(Structured pose outputs)
+++
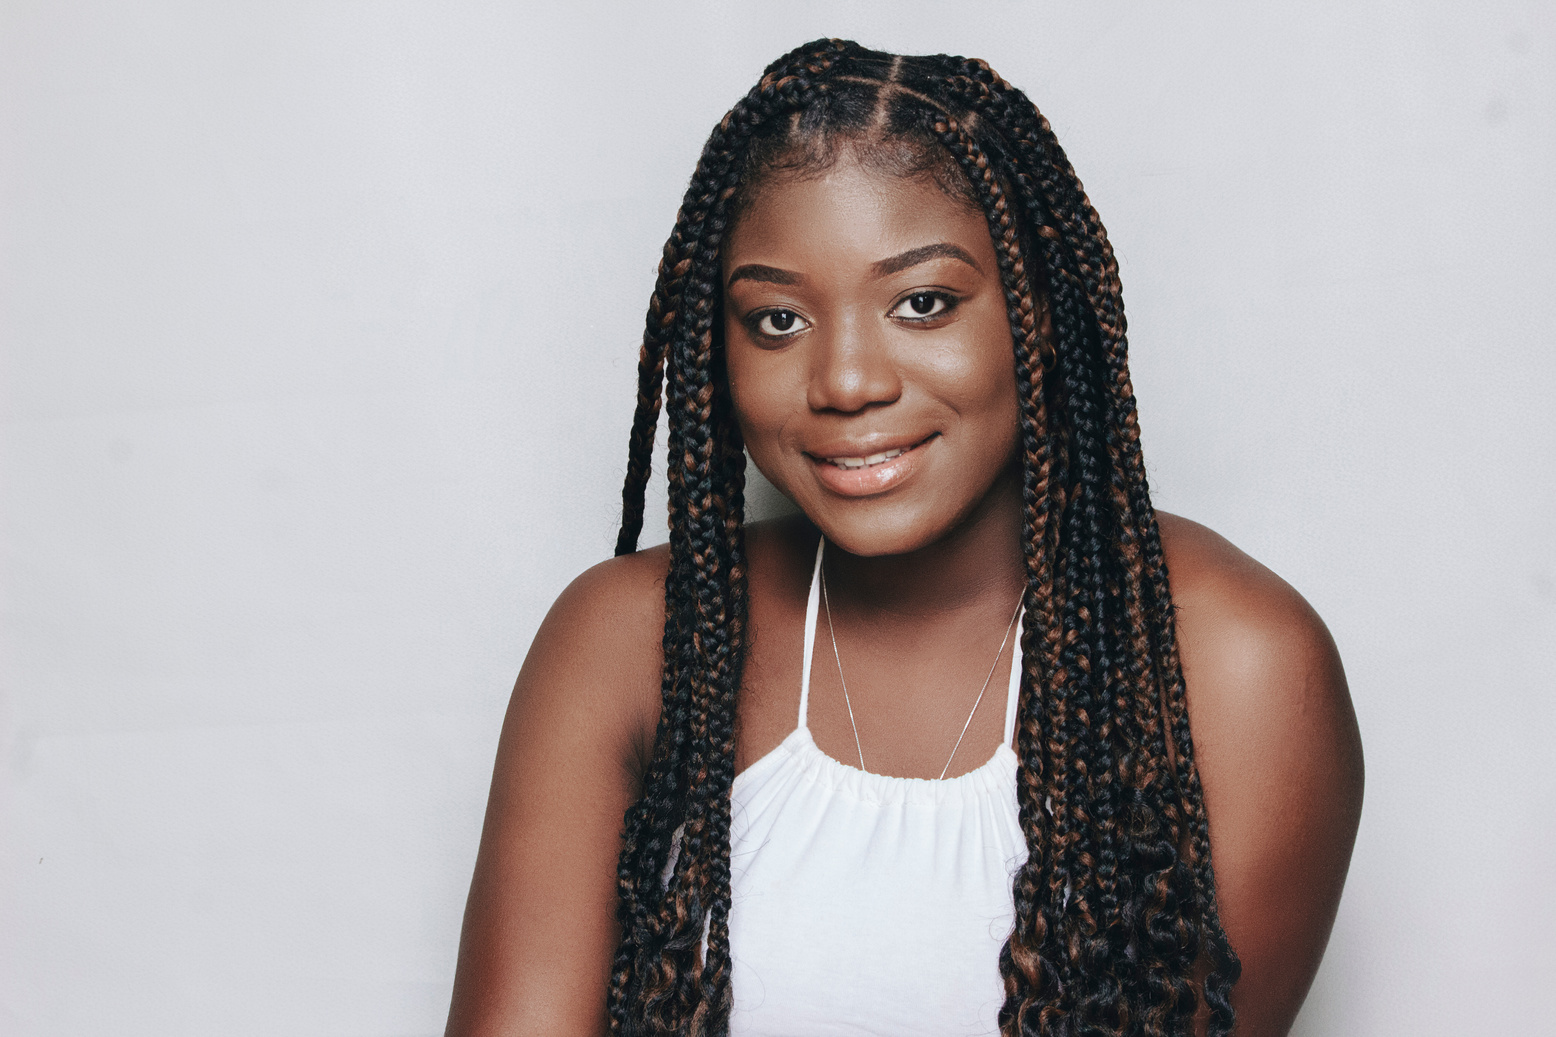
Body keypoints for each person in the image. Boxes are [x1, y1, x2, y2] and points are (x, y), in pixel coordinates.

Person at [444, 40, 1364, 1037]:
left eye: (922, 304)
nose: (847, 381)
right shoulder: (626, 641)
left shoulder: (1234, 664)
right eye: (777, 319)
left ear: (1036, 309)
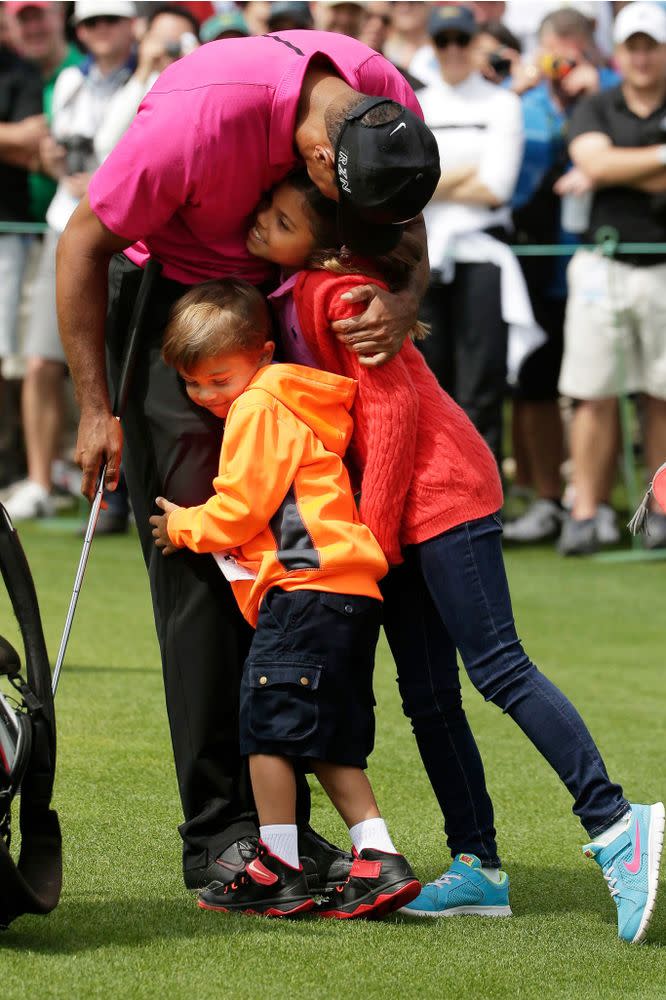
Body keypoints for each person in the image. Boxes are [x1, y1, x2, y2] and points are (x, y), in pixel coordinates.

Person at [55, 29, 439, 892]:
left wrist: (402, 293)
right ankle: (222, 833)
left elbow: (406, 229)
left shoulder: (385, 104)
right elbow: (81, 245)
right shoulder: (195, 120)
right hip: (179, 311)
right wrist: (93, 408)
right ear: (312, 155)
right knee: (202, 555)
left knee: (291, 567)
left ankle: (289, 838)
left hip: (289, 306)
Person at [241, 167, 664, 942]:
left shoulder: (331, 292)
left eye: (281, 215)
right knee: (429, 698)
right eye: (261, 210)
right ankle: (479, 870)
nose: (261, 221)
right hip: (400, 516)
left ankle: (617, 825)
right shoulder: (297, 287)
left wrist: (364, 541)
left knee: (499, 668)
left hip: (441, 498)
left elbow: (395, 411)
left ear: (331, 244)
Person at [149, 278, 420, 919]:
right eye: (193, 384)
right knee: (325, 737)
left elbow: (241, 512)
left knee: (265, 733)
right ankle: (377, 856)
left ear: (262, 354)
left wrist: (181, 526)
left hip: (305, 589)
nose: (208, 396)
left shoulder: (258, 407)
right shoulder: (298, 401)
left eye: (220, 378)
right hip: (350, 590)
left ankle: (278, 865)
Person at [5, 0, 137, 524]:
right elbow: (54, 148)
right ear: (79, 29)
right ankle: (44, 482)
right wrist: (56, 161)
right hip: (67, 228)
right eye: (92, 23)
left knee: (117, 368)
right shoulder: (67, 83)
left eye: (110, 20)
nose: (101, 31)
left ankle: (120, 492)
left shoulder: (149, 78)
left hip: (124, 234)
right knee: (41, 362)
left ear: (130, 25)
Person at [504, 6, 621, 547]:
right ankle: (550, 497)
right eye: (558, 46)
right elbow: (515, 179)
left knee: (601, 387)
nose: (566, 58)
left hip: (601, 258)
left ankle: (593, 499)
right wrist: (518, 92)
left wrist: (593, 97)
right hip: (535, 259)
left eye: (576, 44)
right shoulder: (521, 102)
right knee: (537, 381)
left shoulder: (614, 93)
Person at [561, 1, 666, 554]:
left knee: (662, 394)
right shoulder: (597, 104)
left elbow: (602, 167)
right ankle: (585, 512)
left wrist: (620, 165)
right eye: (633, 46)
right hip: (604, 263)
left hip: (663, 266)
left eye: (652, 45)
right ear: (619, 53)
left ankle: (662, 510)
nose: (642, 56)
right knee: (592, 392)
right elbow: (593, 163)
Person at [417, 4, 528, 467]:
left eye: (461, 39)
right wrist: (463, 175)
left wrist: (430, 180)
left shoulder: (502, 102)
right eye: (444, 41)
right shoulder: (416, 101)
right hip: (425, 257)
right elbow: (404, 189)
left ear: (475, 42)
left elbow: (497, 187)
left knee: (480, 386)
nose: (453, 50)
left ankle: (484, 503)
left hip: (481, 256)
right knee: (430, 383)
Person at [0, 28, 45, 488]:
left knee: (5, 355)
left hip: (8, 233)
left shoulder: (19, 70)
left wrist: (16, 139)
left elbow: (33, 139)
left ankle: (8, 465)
+++
Up to and including the last line of the records above, print exactly every line from the one that contains "right wrist: (518, 92)" onward.

**Reply**
right wrist: (518, 92)
left wrist: (593, 97)
right hip: (535, 259)
left eye: (576, 44)
right shoulder: (521, 102)
right knee: (537, 381)
left shoulder: (614, 93)
Person at [561, 1, 666, 554]:
left knee: (662, 394)
right shoulder: (597, 104)
left elbow: (602, 167)
right ankle: (585, 512)
left wrist: (620, 165)
right eye: (633, 46)
right hip: (604, 263)
left hip: (663, 266)
left eye: (652, 45)
right ear: (619, 53)
left ankle: (662, 510)
nose: (642, 56)
right knee: (592, 392)
right elbow: (593, 163)
Person at [417, 4, 528, 467]:
left eye: (461, 39)
right wrist: (463, 175)
left wrist: (430, 180)
left shoulder: (502, 102)
right eye: (444, 41)
right shoulder: (416, 101)
right hip: (425, 257)
right elbow: (404, 189)
left ear: (475, 42)
left elbow: (497, 187)
left knee: (480, 386)
nose: (453, 50)
left ankle: (484, 503)
left hip: (481, 256)
right knee: (430, 383)
Person at [0, 28, 45, 488]:
left knee: (5, 355)
left hip: (8, 233)
left shoulder: (19, 70)
left wrist: (16, 139)
left elbow: (33, 139)
left ankle: (8, 465)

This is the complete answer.